Condition 2 - Commissioner considers it unreasonable to apply section 99A
The Commissioner must consider that it would be unreasonable for section 99A of the ITAA 1936 to apply, having regard to the circumstances in subsection 99A(3) of the ITAA 1936, as follows:
In forming and opinion for the purposes of subsection (2):
(a) the Commissioner shall have regard to the circumstances in which and the conditions, if any, upon which, at any time, property (including money) was acquired by or lent to the trust estate, income was derived by the trust estate, benefits were conferred on the trust estate or special rights or privileges were conferred on or attached to property of the trust estate, whether or not the rights or privileges have been exercised;
(b) if a person who has, at any time, directly or indirectly:
(i) transferred or lent any property (including money) to, or conferred any benefits on, the trust estate; or
(ii) conferred or attached any special right or privilege, or done any act or thing, either alone or together with another person or persons, that has resulted in the conferring or attaching of any special right or privilege, on or to property of the trust estate whether or not the right or privilege has been exercised;
has not, at any time, directly or indirectly:
(iii) transferred or lent any property (including money) to, or conferred any benefits on, another trust estate; or
(iv) conferred or attached any special right or privilege, or done any act or thing, either alone or together with another person or persons, that has resulted in the conferring or attaching of any special right or privilege, on or to property of another trust estate, whether or not the right or privilege has been exercised;
the Commissioner shall have regard to that fact; and
(c) the Commissioner shall have regard to such other matters, if any, as he or she thinks fit.
In determining the weight to be given to the matters described in subsection 99A(3) of the ITAA 1936, Windeyer J stated in Giris Pty Ltd v FCT (1969) 119 CLR 365; 69 ATC 4015; (1969) 1 ATR 3 that:
The Commissioner is to ask himself whether it would be unreasonable that sec. 99A should apply to any particular trust estate.... That purpose I take it is to enable the Commissioner to keep sec. 99A as an instrument to prevent avoidance of taxation by the medium of trusts, but not to use it when to do so would seem to him not in accordance with that purpose.
Based on the information provided, none of the adverse indicators described in subsection 99A(3) of the ITAA 1936 appear to be present, as follows:
- The share of the residuary estate distributed from the deceased estate to the Trust were made up of x and x.
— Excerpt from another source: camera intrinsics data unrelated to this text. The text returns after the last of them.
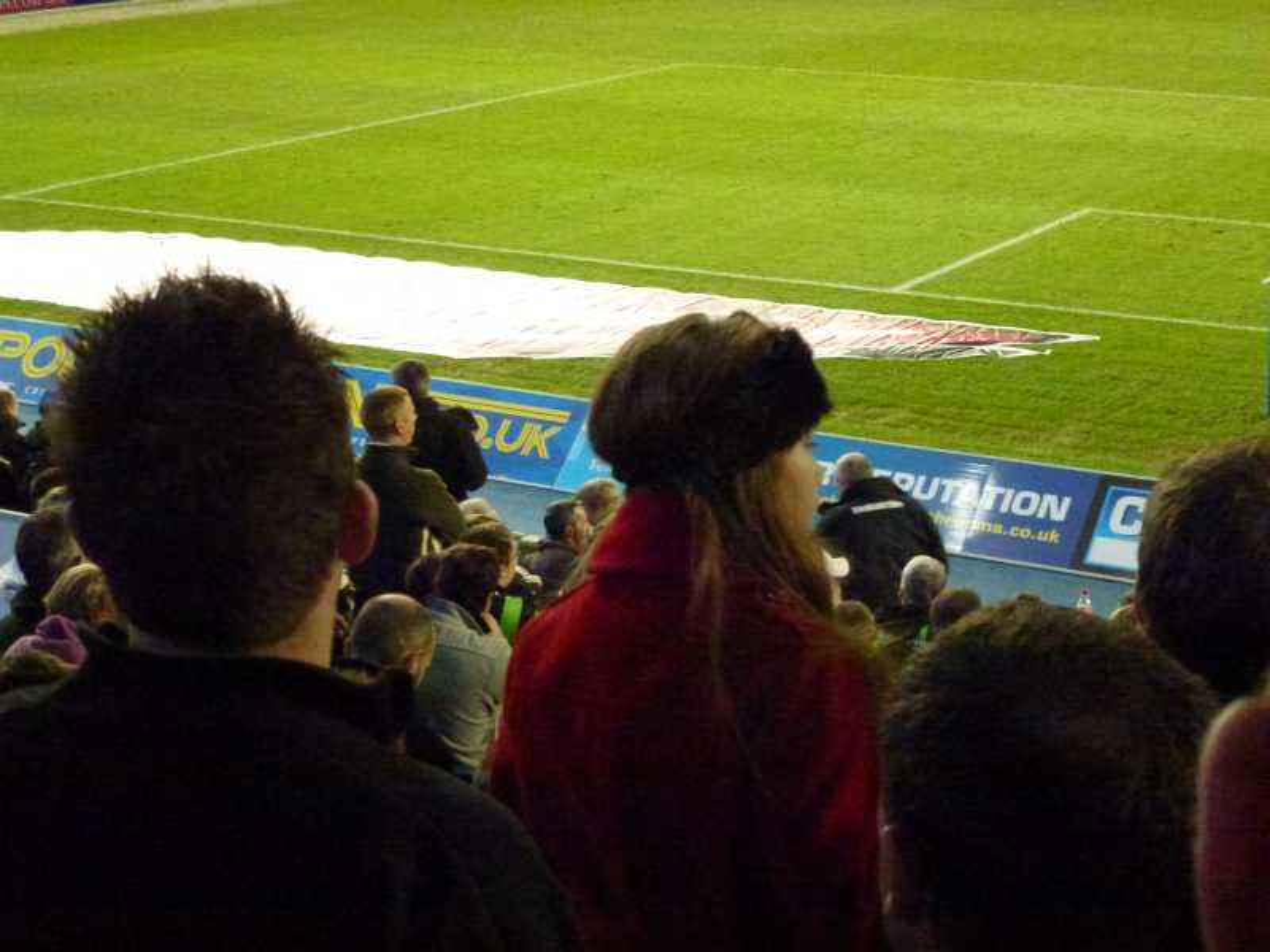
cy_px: 476
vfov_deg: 22.6
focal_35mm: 65
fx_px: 2385
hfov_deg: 29.8
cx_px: 635
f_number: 4.6
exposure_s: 1/80
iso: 1600
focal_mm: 11.7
- The assets held in the testamentary trust are solely from the deceased estate, and the income distributed from those assets.
- No other entity has directly or indirectly transferred or lent any property (including money) to, or conferred any benefits on, the testamentary trust, nor have any special rights or privileges been conferred or attached to the assets of the testamentary trust.
- The Trust has not invested in any private companies or other non-arm's length assets or provided any loans to related parties.
After considering the matters in subsection 99A(3) of the ITAA 1936 the Commissioner concludes that no attempt has been made to increase the assets of the trust and that the trust consists of property held by the deceased and distributed solely from the deceased estate.
Conclusion
After consideration of the conditions of section 99A of the ITAA 1936, the Commissioner is of the opinion that it would be unreasonable that section 99A of the ITAA 1936 should apply in relation to the net income of the Trust.
The trustee of the Trust will instead be assessed under section 99 of the ITAA 1936 for any trustee assessments.
The assessable income of the testamentary trust will be subject to resident marginal tax rates (without the tax-free threshold).